== READING PASSAGE ==
Catalytic site of wild-type or mutant HIV-1 integrase in the intasome complex. HIV-1 integrase is shown in cartoon and colored cyan. Selected catalytic site amino acid residues are displayed as sticks and colored cyan unless otherwise designated. Both the vDNA and tDNA substrates are shown in cartoon and colored orange. The terminal viral 3′ adenosine and target 3′ thymidine are displayed in cartoon and colored magenta and orange, respectively. The catalytic magnesium (Mg2+) is displayed in ball-and-stick format and colored green. Hydrogen bonds are depicted as yellow dashed lines. (A) View of the wild-type HIV-1 catalytic site illustrating the vDNA/tDNA interface and the mechanism of the integration process facilitated by D64, D116, and the Mg2+. (B) Identical view of the G118R HIV-1 catalytic site illustrating the hydrogen bonding complex formed among the terminal tDNA, R118 (in pink), and E92 (in pink) with the addition of the G118R resistance mutant. (C) Identical view of the L74M/V75A HIV-1 catalytic site illustrating the location of M74 (in pink) and A75 (in pink) relative to the nearby catalytic site residues L63, C65, and F121. (D) Identical view of the L74M/V75A/G118R HIV-1 catalytic site illustrating the location of M74 (in pink) and A75 (in pink) relative to R118 (in pink) and E92 (in pink). tDNA, host target DNA; vDNA, viral DNA.
===
ACTIVITY A:
Answer these questions from the HIV-1 integrase passage:
(i) In what format and color is the catalytic magnesium displayed?
(ii) How are hydrogen bonds depicted?
(iii) In panel (C), which nearby catalytic site residues are M74 and A75 shown relative to?
ACTIVITY B: Carry on the HIV-1 integrase passage, starting after its last sentence.
The entries have nothing to do with this.
== EXTRACTED RECORDS ==
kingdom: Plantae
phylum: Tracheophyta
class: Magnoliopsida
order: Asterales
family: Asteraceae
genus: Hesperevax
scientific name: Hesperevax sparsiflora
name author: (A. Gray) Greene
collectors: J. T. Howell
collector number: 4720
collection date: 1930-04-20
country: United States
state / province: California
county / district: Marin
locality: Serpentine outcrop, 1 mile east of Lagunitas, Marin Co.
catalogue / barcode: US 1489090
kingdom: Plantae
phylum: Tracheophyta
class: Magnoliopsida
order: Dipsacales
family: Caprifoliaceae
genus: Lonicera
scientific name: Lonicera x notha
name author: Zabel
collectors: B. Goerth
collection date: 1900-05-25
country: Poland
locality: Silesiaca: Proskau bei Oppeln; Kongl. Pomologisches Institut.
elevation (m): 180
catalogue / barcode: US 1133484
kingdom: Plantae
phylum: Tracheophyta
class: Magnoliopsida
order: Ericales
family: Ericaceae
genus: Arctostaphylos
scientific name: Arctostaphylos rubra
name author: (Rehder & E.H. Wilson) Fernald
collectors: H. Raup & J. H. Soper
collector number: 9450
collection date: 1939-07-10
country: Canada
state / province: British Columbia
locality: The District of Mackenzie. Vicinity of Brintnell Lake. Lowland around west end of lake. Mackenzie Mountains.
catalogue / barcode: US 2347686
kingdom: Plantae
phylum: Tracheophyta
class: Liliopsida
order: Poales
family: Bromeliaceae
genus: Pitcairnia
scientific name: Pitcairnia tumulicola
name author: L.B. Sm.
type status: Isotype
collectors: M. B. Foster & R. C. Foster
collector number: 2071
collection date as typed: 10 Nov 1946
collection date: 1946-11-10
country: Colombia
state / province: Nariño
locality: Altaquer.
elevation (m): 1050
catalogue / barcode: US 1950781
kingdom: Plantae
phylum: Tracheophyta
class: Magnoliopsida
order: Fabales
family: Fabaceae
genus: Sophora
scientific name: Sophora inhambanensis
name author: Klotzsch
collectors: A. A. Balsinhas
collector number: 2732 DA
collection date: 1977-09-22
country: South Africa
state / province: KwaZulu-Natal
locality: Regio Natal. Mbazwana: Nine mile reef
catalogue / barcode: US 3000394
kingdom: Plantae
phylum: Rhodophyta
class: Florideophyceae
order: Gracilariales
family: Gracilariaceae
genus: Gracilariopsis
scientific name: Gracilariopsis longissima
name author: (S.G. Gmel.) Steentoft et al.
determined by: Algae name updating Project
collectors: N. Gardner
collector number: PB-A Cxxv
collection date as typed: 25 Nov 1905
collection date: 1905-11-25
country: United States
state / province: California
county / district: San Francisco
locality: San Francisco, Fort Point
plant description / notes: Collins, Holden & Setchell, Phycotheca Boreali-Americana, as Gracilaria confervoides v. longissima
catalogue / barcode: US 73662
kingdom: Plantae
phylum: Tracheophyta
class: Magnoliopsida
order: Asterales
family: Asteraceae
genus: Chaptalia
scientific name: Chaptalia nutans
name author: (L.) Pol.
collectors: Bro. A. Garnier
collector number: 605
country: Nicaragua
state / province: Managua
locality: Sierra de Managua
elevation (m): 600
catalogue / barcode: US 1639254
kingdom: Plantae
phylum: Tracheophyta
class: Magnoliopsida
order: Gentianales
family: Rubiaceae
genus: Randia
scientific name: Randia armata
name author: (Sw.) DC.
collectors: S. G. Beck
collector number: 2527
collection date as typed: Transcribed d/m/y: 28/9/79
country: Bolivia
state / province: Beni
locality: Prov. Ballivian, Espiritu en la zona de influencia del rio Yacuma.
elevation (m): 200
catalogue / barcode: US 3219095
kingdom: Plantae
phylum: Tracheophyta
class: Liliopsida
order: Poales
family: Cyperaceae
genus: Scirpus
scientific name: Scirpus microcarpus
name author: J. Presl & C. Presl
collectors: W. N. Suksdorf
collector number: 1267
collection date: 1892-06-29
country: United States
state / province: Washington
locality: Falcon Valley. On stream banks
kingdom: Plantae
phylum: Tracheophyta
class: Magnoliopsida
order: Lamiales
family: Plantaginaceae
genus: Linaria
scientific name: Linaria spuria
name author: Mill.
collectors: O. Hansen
===
EXERCISE RESPONSE A:
(i) Ball-and-stick format, colored green.
(ii) As yellow dashed lines.
(iii) L63, C65, and F121.

EXERCISE RESPONSE B:
DISCUSSION
This report characterizes the development of INSTI resistance among 8 pediatric participants in the P1093 study who acquired resistance-associated integrase substitutions while receiving dolutegravir. In 6 of the 8 participants, the INSTI substitution G118R or R263K emerged during dolutegravir treatment. HIV-1 clones with either of these INSTI substitutions impacted fold changes in dolutegravir susceptibility; however, the degree of reduced susceptibility was influenced by the presence of ≥1 secondary INSTI substitutions. Clonal data showed these secondary substitutions to be linked on the same genome with either G118R or R263K. Modeling data described the impact of these linked INSTI substitutions on the integrase structure and their ability to constrict the catalytic pocket and reduce dolutegravir binding. Clinically, each participant showed an ability to initially suppress HIV-1 on dolutegravir treatment, but the degree of suppression before PDVF varied across the 8 participants; adherence (per the site’s investigator) was decreased for each participant leading up to the detection of INSTI resistance. While this investigation provided additional knowledge on observed INSTI resistance patterns, there was not enough information available to identify a clinical or virological factor that would predict the emergence of these INSTI resistance substitutions in children.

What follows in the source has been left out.